Importance of Data Visualization in WSO2 ML : Part I

Why Need Visualizing?

Either you are a data scientist or a random person with some data on your hands, visualizing plays a key role in data analyzing. Why this so important is, when you got a set of data in your hand, you need to have a clear understanding on that data in order to make an effective advanced analysis. You may be an expert on the field of which the data is associated with and may have a deep knowledge on the domain of the data, but still that does not guarantee you would know all the details about the data and some hidden and unobserved patterns that would never be observable just by looking at the numbers.

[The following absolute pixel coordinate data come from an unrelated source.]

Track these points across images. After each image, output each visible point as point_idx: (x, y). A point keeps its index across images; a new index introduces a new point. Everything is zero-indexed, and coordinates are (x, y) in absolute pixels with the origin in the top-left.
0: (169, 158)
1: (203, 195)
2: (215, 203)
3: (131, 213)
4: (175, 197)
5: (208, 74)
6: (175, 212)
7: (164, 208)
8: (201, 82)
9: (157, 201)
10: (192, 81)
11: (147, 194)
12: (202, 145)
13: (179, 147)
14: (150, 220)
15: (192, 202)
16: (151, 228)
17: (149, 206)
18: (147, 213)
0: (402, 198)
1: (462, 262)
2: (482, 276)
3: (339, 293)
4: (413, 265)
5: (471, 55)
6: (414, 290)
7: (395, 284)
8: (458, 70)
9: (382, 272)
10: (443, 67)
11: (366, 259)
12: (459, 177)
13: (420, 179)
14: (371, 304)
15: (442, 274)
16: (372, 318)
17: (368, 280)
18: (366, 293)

These numbers, despite it may be either just raw data or may be some summary statistics, can sometime leads to incorrect conclusions, if they were used without a proper understanding on the behavior of the data.

As a simple example, 'mean' or the 'average' is often considered as the best statistic to represent a sample of data, and more often than not, the whole data set is treated just by taking the 'mean' in to consideration. But if the data were plotted, with the value against the frequency, the graph may take one of the following overall shapes.

figure 1 (left skewed)
figure 2 (symmetric)
figure 3  (right skewed)

Taking mean to represent the data is a pretty bad idea, if the data is distributed as in either  figure 1 or figure 3, (i.e. if the data are skewed) as 'mean' does not represent the data properly due to the extreme values with lesser frequencies (the two tails). In such situations taking the 'median' is a better statistic to represent the data. Thus, when it comes to Machine Learning with WSO2 ML, when there are situations to deal with missing data, it is important to look at each feature separately before selecting the imputing method, rather than always going with the 'mean imputation' where missing values are replaced with the mean of the rest of the data.

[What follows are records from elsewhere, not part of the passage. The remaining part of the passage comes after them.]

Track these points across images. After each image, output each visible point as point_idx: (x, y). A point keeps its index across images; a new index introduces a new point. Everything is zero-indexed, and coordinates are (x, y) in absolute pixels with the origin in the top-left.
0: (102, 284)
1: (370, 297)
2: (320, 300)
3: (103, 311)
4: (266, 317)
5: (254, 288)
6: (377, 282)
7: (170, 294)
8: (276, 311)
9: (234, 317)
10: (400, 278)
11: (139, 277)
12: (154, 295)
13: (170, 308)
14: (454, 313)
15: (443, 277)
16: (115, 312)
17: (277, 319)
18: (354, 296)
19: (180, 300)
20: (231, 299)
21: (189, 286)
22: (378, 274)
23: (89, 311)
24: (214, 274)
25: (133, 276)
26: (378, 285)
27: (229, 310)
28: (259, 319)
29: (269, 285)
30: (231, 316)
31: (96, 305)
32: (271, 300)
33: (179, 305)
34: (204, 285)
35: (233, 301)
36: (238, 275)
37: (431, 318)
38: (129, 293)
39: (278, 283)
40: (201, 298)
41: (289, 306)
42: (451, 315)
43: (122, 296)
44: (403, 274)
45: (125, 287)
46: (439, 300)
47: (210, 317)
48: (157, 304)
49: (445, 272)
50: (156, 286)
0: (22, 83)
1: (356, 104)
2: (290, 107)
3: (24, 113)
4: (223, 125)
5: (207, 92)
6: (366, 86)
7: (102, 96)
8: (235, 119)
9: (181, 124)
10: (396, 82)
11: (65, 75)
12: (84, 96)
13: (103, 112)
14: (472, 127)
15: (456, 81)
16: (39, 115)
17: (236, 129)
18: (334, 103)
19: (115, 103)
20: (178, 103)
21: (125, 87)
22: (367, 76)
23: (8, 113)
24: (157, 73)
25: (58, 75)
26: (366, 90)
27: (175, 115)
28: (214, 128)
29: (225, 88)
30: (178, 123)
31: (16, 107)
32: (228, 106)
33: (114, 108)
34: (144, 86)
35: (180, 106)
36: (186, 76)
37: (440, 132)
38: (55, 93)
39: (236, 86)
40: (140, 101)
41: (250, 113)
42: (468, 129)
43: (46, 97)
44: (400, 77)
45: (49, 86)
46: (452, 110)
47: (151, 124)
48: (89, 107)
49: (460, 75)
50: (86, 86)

Another very common use-case is that visualizing the data in two or more dimensions helps to detect multicollinearity. Simply, multicollinearity is the ability to express one predictor variable using another one or more predictor variables, with a very trivial loss of precision. In Machine Learning, time takes to train a model depends on the complexity of the data. In other words, higher the number of features (predictor variables), more time it takes to train the model. As WSO2 ML intend to work with big data often, dimension reduction can have a severe effect on the model building time. Thus it is important to eliminate the predictor variables of which multicollinearity exists, and reduce the dimensions of the data, in order to minimize the model building time.

Like wise, even though visualizing data is often overlooked by data scientists when it comes to Machine Learning, it can really help to increase the performance of the outcome in-terms of both accuracy as well as efficiency.